In the first part of this series, we saw why object storage systems like Minio are the perfect approach to build modern data lakes that are agile, cost-effective, and massively scalable.

In this post we’ll learn more about object storage, specifically Minio and then see how to connect Minio with tools like Apache Spark and Presto for analytics workloads.

Architecture of an object storage system

One of the design principles of object storage is to abstract some of the lower layers of storage away from the administrators and applications. Thus, data is exposed and managed as objects instead of files or blocks. Objects contain additional descriptive properties which can be used for better indexing or management. Administrators do not have to perform lower-level storage functions like constructing and managing logical volumes to utilize disk capacity or setting RAID levels to deal with disk failure.

Object storage also allows the addressing and identification of individual objects by more than just file name and file path. Object storage adds a unique identifier within a bucket, or across the entire system, to support much larger namespaces and eliminate name collisions.

Inclusion of rich custom metadata within the object

Object storage explicitly separates file metadata from data to support additional capabilities.

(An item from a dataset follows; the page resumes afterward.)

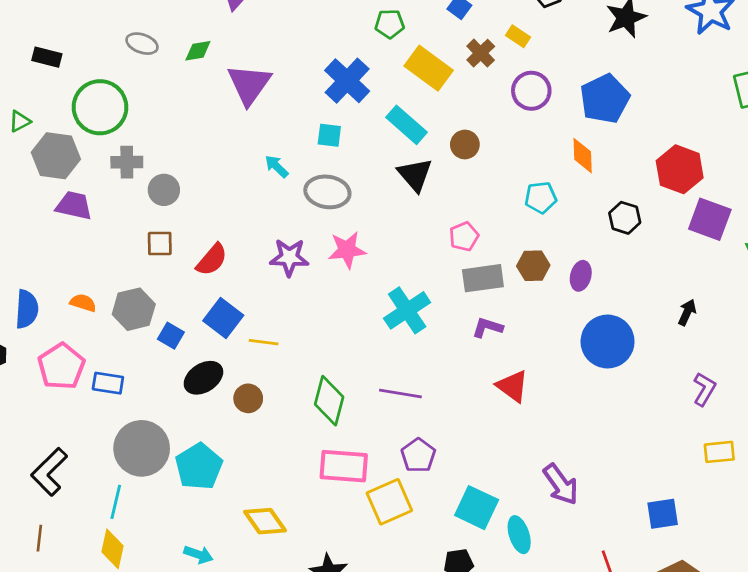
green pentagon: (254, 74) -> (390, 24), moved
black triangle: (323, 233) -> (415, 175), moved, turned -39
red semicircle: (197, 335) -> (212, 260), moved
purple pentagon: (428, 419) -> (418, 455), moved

As opposed to fixed metadata in file systems (filename, creation date, type, etc.), object storage provides for full function, custom, object-level metadata in order to:

Capture application-specific or user-specific information for better indexing purposes
Support data-management policies (e.g. a policy to drive object movement from one storage tier to another)
Centralized management of storage across many individual nodes and clusters
Optimize metadata storage (e.g. encapsulated, database or key value storage) and caching/indexing (when authoritative metadata is encapsulated with the metadata inside the object) independently from the data storage (e.g. unstructured binary storage)